With the fall sports season well underway, an increasing number of young athletes are presenting to my office with heel pain. Calcaneal apophysitis, also known as Sever’s disease, is a traction apophysitis resulting from repetitive microtrauma created by the pull of the Achilles tendon.1,2 The onset of symptoms often occurs during the beginning of a new sport season or gym class with an adolescent patient complaining of pain in one or both heels. Fortunately, this is a self-limiting condition and symptoms resolve after fusion of the apophysis.

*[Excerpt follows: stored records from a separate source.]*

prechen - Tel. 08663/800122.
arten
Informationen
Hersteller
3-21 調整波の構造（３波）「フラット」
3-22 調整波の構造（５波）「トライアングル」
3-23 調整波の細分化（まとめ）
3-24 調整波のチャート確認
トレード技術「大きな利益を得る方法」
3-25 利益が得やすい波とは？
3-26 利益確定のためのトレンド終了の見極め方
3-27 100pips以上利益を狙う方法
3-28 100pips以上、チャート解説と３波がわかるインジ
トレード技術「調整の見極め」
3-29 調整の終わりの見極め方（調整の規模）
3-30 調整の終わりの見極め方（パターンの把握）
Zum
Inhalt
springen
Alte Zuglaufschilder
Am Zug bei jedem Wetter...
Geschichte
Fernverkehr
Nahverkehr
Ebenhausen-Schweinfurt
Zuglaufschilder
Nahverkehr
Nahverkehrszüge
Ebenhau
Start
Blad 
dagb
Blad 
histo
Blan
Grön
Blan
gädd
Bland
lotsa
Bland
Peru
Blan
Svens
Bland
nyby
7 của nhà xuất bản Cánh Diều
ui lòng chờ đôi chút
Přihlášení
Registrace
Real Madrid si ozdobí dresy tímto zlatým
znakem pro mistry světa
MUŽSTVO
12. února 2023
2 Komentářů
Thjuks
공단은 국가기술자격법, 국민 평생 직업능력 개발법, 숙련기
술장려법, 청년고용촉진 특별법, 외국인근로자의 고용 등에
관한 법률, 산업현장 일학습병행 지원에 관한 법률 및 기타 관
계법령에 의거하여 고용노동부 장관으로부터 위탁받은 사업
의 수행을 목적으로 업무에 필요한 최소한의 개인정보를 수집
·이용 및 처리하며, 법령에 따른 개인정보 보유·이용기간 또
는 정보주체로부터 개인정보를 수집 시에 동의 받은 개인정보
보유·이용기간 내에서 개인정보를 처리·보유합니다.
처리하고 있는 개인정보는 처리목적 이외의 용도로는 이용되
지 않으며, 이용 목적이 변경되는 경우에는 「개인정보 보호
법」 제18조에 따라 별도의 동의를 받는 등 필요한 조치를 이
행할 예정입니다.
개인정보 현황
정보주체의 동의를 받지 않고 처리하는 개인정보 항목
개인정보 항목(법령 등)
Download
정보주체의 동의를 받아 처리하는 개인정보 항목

The exact pathogenesis of calcaneal apophysitis is unclear. The calcaneal apophysis appears as an independent ossification center between 7 and 9 years of age with fusion occurring between 15 and 17 years of age.1 Researchers have theorized that microtrauma caused by the pull of the Achilles tendon allows for microscopic movement of the apophysis relative to the body of the calcaneus.3 The vertical orientation of the apophysis, coupled with the pull of the gastroc-soleus complex, creates strong shear stresses, resulting in the apophysitis.1

Calcaneal apophysitis is most common in boys between the ages of 10 and 12, and in girls between 8 and 10 years of age.1 High levels of athletic activity, increased body mass index and increased height in comparison to the general population are risk factors associated with the development of calcaneal apophysitis in children.1 Other factors contributing to the development of calcaneal apophysitis include shoe gear, participation in high-impact sports and running on hard surfaces.1

The diagnosis of calcaneal apophysitis is often clinical. A young patient will present with complaints of pain in one or both heels in the area of the Achilles tendon insertion. Pain to palpation over the posterior aspect of the heel in the area of the Achilles tendon insertion will be present. Mild edema and erythema may overlie the painful area. Patients may demonstrate antalgic gait with relief of pain from walking on the toes.1 Radiographic evaluation often demonstrates normal calcaneal apophysitis. In some cases, increased sclerosis and fragmentation of the calcaneal apophysis may be apparent.3

Treatment of calcaneal apophysitis is patient dependent and one should gear treatment toward the severity of symptoms. All patients should begin with modification of activity, such as decreased running and jumping, in combination with aggressive stretching of the gastroc-soleus complex.3 I often recommend a physical therapy consult in an attempt to have the patient back to the sport as quickly as possible. Patients can wear a ¼ inch Poron heel lift in athletic shoes to decrease traction of the Achilles tendon on the apophysis.

In rare cases of severe or recalcitrant pain, the patient may require complete immobilization and rest in a controlled ankle motion (CAM) boot to allow symptoms to resolve. Most patients are able to return to their sport unrestricted and pain-free within four to six weeks.3

References

  1. Hendrix CL. Calcaneal apophysitis (Sever disease). Clin Podiatr Med Surg. 2005; 22(1):55-62.
  2. Scharfbillig RW, Jones S, Scutter SD. Sever’s disease: what does the literature really tell us? J Am Podiatr Med Assoc. 2008; 98(3):212-223.
  3. Cassas KJ, Cassettari-Wayhs A. Childhood and adolescent sports-related overuse injuries. Am Fam Physician. 2006; 73(6):1014-1022.